Task prompt:
Please repeat the lines below, exactly and only, from the one that holds "Huis en Inrichting" through the one that holds "Co jest tanie w USA?".

Supplied data:
*** Block opens ***

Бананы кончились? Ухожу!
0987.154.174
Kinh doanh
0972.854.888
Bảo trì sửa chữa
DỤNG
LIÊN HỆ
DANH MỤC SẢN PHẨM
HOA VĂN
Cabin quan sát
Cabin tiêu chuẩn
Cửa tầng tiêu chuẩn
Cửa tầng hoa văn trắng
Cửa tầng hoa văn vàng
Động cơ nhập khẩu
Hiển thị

*** Block closes ***
*** Block opens ***

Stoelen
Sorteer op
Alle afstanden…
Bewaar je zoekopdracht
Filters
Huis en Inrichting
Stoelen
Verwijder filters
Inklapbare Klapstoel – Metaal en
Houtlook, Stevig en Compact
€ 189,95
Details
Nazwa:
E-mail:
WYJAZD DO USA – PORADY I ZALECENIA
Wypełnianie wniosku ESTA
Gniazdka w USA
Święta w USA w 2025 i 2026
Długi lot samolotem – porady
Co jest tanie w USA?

*** Block closes ***
*** Block opens ***

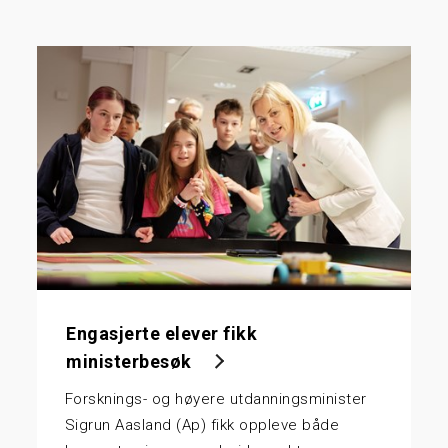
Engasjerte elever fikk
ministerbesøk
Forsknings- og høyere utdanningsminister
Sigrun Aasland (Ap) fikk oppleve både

*** Block closes ***

Answer:
Huis en Inrichting
Stoelen
Verwijder filters
Inklapbare Klapstoel – Metaal en
Houtlook, Stevig en Compact
€ 189,95
Details
Nazwa:
E-mail:
WYJAZD DO USA – PORADY I ZALECENIA
Wypełnianie wniosku ESTA
Gniazdka w USA
Święta w USA w 2025 i 2026
Długi lot samolotem – porady
Co jest tanie w USA?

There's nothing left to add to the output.